Par tous ces exemples, le signal envoyé, entre autres aux alliés d'EELV, est que rien ne va changer : plutôt qu'optimiser les structures existantes on en crée de nouvelles, plutôt qu'investir dans l'énergie renouvelable on dépense des milliards dans une centrale nucléaire qui intéresse de moins en moins de monde (l'Italie vient de se désengager de l'EPR). A charge pour les Ecologistes de prendre leurs responsabilité. Pour l'instant il semble que les portefeuilles ministériels pèsent plus. Mais jusque quand ?
La réelle interrogation reste cependant dans le domaine économique. Car autant le dire tout net, le gouvernement a fait preuve d'un manque de courage assez incroyable. Que ce soit lors de la reculade face aux «Pigeons», l'allègement de 20 milliards d'Euros de charges patronales accordé aux entreprises (en période de rigueur budgétaire), compensé par une TVA sociale qui ne devait pas voir le jour (idée sarkozienne que le candidat Hollande avait promis de ne jamais mettre en place) ou la gestion du dossier Mittal-Florange, le gouvernement a donné le sentiment de sans arrêt plier face aux patrons. Si l'on y ajoute l'hypothétique volet croissance du dernier traité européen, on peut en conclure que pour l'instant la continuité, plus que le changement, semble être le maître mot pour un Parti Socialiste gouvernant. Est-ce là le fameux «mur du réel» ?

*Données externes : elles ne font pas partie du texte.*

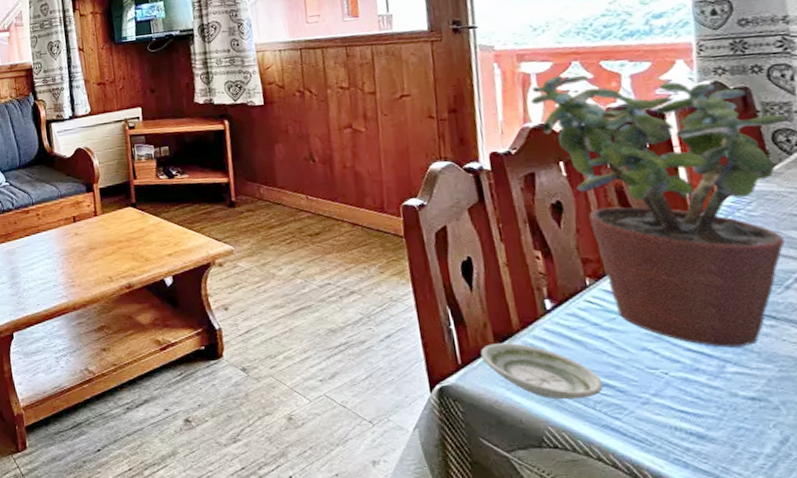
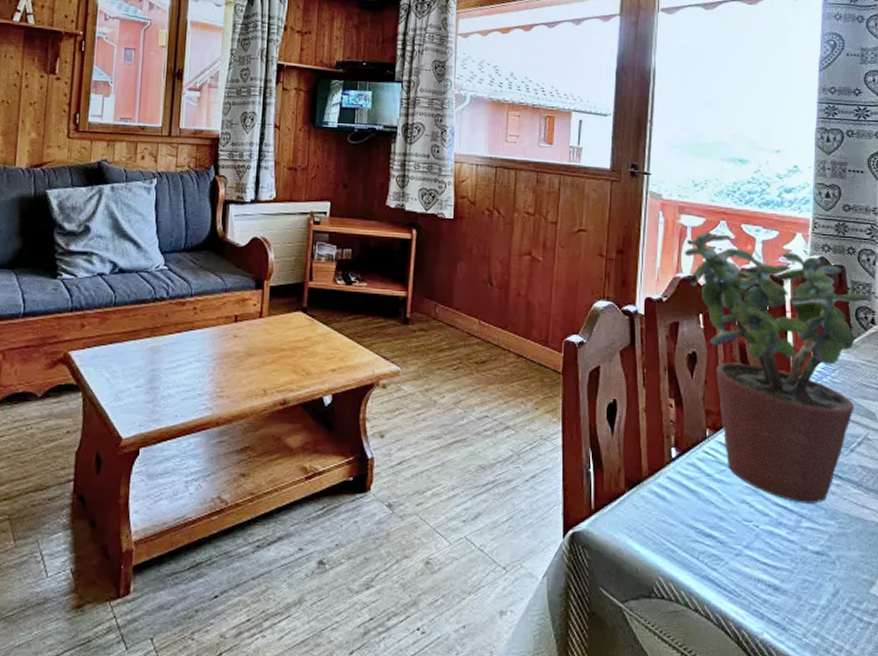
saucer: present [480,342,603,400] -> none [611,488,707,550]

Ce qu'il y a de gênant dans tous ces cas de figures, c'est que non seulement le gouvernement revient sur des promesses de campagne, mais il semble également manquer d'imagination, en ne proposant même pas d'autres moyens d'aborder la question. Pourtant les solutions ne manquent pas, les reculades ne sont pas nécessaires. Taxer la revente d'entreprise ne freinerait pas l'innovation, il limiterait simplement une opération qui ne vise pas la pérennité de sociétés mais l'épaisseur de portefeuilles de personnes qui n'auraient par ailleurs pas été flouées si taxées. Au final qui se fait pigeonner?
Le gouvernement semble avoir oublié qu'il a toutes les clés en main pour tenter une autre approche, disposant de tous les leviers du pouvoir comme les socialistes ne l'ont jamais eu. Il a le droit à l'expérimentation, à tenter une autre approche. Il serait difficile de lui reprocher de tenter autre chose, même si cela ne marchait pas, plutôt que s'obstiner dans les vieilles recettes qui, ces 30 dernières années, ont largement démontré qu'elles n'étaient non seulement pas adaptées mais étaient en grande partie la source de la situation actuelle.
Le principal problème est que le PS est face à une responsabilité quasiment historique. Les années 2000 ont fortement dévalorisé l'action politique. Il ne faut pas non plus se voiler la face, le style de Nicolas Sarkozy autant que les affaires qui le poursuivent n'ont pas renforcé l'image du personnel politique. La responsabilité du PS lors de son élection était de démontrer qu'autre chose était possible, que les promesses pouvaient encore avoir un sens. Seulement 7 mois après l'élection, il est bien entendu beaucoup trop tôt pour tirer un bilan mais si le cap n'est pas rectifié très vite, la frustration des électeurs risque d'augmenter. Les sondages le prouvent, le gouvernement n'a aucun droit à l'erreur. Si l'on considère la situation actuelle de l'UMP en face, ce ne sera pas l'UDI qui deviendra la première force politique du pays en 2017, mais bien le FN qui raflera la crise.